### About this task
Your answer should consist solely of the lines from the first line of the data through the line with "Comment puis-je contacter", each reproduced exactly.

+---+

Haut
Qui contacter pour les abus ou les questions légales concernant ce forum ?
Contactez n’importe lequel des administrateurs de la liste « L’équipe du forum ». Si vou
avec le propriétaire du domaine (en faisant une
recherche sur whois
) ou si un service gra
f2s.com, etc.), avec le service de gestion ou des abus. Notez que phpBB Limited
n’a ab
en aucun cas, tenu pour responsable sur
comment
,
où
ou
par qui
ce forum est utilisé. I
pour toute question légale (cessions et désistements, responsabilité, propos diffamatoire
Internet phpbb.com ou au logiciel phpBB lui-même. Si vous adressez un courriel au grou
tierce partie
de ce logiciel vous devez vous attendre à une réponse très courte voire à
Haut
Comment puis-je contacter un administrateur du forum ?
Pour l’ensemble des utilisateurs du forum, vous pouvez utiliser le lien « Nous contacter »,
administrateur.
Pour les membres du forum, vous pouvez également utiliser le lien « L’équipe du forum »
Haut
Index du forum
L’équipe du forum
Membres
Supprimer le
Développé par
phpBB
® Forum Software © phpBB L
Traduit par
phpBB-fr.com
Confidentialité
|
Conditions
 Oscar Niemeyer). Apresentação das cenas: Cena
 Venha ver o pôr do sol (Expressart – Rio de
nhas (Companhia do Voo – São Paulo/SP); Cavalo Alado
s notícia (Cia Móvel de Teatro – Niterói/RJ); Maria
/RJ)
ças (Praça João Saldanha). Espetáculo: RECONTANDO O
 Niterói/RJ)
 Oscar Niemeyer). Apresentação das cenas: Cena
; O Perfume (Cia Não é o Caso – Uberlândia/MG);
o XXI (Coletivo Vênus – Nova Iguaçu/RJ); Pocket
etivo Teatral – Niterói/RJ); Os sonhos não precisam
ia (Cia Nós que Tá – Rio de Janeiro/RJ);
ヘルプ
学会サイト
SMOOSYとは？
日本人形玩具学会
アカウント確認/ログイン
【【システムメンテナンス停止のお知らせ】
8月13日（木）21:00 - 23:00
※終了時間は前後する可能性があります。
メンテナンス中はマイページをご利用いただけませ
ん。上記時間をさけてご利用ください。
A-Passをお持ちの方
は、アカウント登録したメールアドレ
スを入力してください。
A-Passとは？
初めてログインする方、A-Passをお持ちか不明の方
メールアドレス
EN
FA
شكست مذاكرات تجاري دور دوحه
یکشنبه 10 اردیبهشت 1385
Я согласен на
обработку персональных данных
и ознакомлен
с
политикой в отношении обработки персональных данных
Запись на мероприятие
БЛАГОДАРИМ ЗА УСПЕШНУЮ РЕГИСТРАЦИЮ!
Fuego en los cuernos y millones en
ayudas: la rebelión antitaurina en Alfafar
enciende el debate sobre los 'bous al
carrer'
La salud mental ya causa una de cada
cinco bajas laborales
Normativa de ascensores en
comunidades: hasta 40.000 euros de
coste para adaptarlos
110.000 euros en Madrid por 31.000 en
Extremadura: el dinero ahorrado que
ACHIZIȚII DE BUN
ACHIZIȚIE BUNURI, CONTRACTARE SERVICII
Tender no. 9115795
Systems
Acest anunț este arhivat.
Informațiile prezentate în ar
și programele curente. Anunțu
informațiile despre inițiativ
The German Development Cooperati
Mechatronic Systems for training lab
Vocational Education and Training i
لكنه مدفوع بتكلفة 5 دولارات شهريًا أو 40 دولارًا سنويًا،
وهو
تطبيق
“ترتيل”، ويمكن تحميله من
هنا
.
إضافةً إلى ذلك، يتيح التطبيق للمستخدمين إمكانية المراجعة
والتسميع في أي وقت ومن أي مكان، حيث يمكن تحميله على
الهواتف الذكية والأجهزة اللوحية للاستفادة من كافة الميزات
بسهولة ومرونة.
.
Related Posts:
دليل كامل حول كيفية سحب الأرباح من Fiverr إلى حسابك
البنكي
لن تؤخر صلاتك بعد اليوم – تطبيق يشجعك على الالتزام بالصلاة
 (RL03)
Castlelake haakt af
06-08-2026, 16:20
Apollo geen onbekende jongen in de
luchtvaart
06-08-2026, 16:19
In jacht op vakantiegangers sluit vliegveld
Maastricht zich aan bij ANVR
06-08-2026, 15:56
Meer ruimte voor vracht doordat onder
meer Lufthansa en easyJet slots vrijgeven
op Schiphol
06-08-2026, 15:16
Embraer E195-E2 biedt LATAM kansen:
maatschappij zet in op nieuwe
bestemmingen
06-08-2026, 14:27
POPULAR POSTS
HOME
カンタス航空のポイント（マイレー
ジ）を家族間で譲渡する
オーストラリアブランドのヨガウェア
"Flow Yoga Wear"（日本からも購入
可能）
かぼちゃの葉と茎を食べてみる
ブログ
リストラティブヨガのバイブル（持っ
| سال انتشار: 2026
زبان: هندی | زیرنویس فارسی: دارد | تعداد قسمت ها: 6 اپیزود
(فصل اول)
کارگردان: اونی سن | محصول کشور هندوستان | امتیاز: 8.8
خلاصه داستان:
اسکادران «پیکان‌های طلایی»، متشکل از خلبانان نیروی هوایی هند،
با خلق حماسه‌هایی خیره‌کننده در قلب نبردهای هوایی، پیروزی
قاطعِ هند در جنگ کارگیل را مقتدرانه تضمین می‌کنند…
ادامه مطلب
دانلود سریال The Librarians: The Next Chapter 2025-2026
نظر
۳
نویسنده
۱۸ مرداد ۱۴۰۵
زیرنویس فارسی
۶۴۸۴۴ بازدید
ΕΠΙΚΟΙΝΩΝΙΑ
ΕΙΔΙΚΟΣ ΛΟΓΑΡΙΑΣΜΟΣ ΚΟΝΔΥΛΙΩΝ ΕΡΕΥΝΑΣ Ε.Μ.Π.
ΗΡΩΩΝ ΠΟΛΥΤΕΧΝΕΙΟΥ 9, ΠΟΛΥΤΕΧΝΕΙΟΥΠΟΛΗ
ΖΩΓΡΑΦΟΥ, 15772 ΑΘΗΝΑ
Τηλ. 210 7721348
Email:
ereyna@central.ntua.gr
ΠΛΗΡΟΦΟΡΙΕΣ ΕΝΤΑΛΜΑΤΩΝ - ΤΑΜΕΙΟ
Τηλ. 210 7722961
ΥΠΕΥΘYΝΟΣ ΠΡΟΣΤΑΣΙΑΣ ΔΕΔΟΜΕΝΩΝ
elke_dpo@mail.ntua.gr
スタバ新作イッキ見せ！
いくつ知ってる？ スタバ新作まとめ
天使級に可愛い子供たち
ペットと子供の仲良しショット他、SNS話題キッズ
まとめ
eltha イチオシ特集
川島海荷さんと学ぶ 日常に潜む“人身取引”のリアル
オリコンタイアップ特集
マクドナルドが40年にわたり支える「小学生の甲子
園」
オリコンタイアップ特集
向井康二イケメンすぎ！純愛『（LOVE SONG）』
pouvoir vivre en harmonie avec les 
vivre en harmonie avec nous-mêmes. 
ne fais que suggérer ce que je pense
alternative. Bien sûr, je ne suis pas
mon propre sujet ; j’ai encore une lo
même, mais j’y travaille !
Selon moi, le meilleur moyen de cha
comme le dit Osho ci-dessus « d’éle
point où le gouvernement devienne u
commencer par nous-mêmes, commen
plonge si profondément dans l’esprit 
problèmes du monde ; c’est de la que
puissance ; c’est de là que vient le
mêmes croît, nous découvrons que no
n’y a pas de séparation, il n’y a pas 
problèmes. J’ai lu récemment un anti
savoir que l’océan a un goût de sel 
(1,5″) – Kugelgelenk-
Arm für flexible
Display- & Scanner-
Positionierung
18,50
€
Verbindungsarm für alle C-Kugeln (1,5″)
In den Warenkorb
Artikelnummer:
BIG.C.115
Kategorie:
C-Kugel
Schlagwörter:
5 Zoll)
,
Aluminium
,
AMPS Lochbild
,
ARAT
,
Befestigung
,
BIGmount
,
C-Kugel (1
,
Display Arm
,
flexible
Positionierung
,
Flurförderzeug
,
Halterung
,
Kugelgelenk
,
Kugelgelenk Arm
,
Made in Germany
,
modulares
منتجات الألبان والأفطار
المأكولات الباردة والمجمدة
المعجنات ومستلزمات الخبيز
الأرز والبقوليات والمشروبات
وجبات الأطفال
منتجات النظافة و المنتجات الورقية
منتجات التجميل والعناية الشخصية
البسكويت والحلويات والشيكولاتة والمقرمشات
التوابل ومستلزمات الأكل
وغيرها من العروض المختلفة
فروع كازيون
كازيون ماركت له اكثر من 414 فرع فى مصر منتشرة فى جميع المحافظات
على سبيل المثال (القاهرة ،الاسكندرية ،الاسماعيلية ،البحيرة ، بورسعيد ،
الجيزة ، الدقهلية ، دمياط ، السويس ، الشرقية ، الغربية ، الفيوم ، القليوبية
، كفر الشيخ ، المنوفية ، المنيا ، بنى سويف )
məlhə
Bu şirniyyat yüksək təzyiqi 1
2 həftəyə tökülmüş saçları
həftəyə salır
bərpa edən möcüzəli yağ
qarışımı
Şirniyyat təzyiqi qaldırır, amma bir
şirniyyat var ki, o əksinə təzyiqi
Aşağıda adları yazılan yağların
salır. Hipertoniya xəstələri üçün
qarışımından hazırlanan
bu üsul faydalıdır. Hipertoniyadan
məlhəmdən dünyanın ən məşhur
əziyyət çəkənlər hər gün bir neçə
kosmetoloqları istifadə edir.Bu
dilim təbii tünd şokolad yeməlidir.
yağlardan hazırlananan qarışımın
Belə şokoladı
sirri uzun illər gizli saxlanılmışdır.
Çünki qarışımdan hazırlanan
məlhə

+---+

### Written response
Haut
Qui contacter pour les abus ou les questions légales concernant ce forum ?
Contactez n’importe lequel des administrateurs de la liste « L’équipe du forum ». Si vou
avec le propriétaire du domaine (en faisant une
recherche sur whois
) ou si un service gra
f2s.com, etc.), avec le service de gestion ou des abus. Notez que phpBB Limited
n’a ab
en aucun cas, tenu pour responsable sur
comment
,
où
ou
par qui
ce forum est utilisé. I
pour toute question légale (cessions et désistements, responsabilité, propos diffamatoire
Internet phpbb.com ou au logiciel phpBB lui-même. Si vous adressez un courriel au grou
tierce partie
de ce logiciel vous devez vous attendre à une réponse très courte voire à
Haut
Comment puis-je contacter un administrateur du forum ?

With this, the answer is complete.